Mexico: Private consumption continues to underpin economic growth, net exports are a temporary drag
June 20, 2016
Mexico’s economic growth gained momentum in the first quarter of 2016 due to solid private consumption. According to INEGI’s data for aggregate demand and supply, GDP increased 2.6% in the first quarter over the same quarter last year. The reading was an acceleration over the 2.4% expansion registered in the final quarter of 2015 and was in line with market expectations.

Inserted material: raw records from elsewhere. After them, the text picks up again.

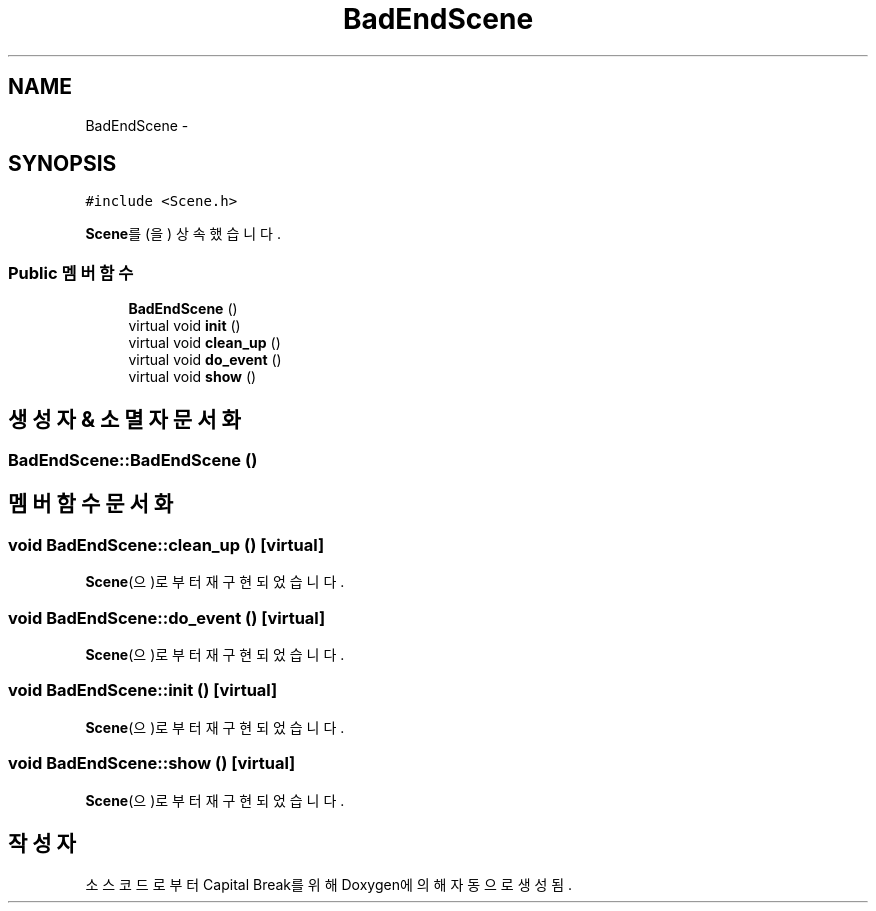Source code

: .TH "BadEndScene" 3 "금 2월 3 2012" "Version test" "Capital Break" \" -*- nroff -*-
.ad l
.nh
.SH NAME
BadEndScene \- 
.SH SYNOPSIS
.br
.PP
.PP
\fC#include <Scene\&.h>\fP
.PP
\fBScene\fP를(을) 상속했습니다\&.
.SS "Public 멤버 함수"

.in +1c
.ti -1c
.RI "\fBBadEndScene\fP ()"
.br
.ti -1c
.RI "virtual void \fBinit\fP ()"
.br
.ti -1c
.RI "virtual void \fBclean_up\fP ()"
.br
.ti -1c
.RI "virtual void \fBdo_event\fP ()"
.br
.ti -1c
.RI "virtual void \fBshow\fP ()"
.br
.in -1c
.SH "생성자 & 소멸자 문서화"
.PP 
.SS "\fBBadEndScene::BadEndScene\fP ()"
.SH "멤버 함수 문서화"
.PP 
.SS "void \fBBadEndScene::clean_up\fP ()\fC [virtual]\fP"
.PP
\fBScene\fP(으)로부터 재구현되었습니다\&.
.SS "void \fBBadEndScene::do_event\fP ()\fC [virtual]\fP"
.PP
\fBScene\fP(으)로부터 재구현되었습니다\&.
.SS "void \fBBadEndScene::init\fP ()\fC [virtual]\fP"
.PP
\fBScene\fP(으)로부터 재구현되었습니다\&.
.SS "void \fBBadEndScene::show\fP ()\fC [virtual]\fP"
.PP
\fBScene\fP(으)로부터 재구현되었습니다\&.

.SH "작성자"
.PP 
소스 코드로부터 Capital Break를 위해 Doxygen에 의해 자동으로 생성됨\&.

Private consumption was again the key domestic demand component behind Q1’s solid increase. Household spending increased a healthy 3.3% annually in Q1 (Q4: +3.5% year-on-year), which contributed 2.2 percentage points to overall economic growth. The positive contribution from private consumption to the headline figure reflects that consumer fundamentals remain strong: growing employment, credit expanding at a robust pace and rising real wages and remittances. Investment, on the other hand, maintained the lackluster pace of growth observed in Q4, growing 0.6% in Q1. This mainly reflected that solid growth in private investment offset a deterioration in public investment due to low oil prices. In the same line, government consumption deteriorated in the first quarter. In fact, it decreased for the first time in nine years and the decline was the fastest since Q4 2003 (Q1: -0.4% yoy; Q4: +1.9% yoy).
Exports continued to moderate in Q1, rising 1.4% year-on-year (Q4: +5.1% yoy) and marking the slowest pace of expansion since Q1 2013. The deceleration reflected considerable headwinds in the form slower global demand, in particular in the U.S., and low commodities prices. Meanwhile, imports moderated, but remained more resilient than exports (Q1: +2.1% yoy; Q4: +2.2% yoy), yielding a net external drag of 0.2 percentage points on overall GDP growth in Q1.
Looking at seasonally-adjusted quarter-on-quarter data, Mexico’s GDP expanded 0.8% in Q1, which represented a faster increase compared to the 0.6% expansion tallied in Q4 2015.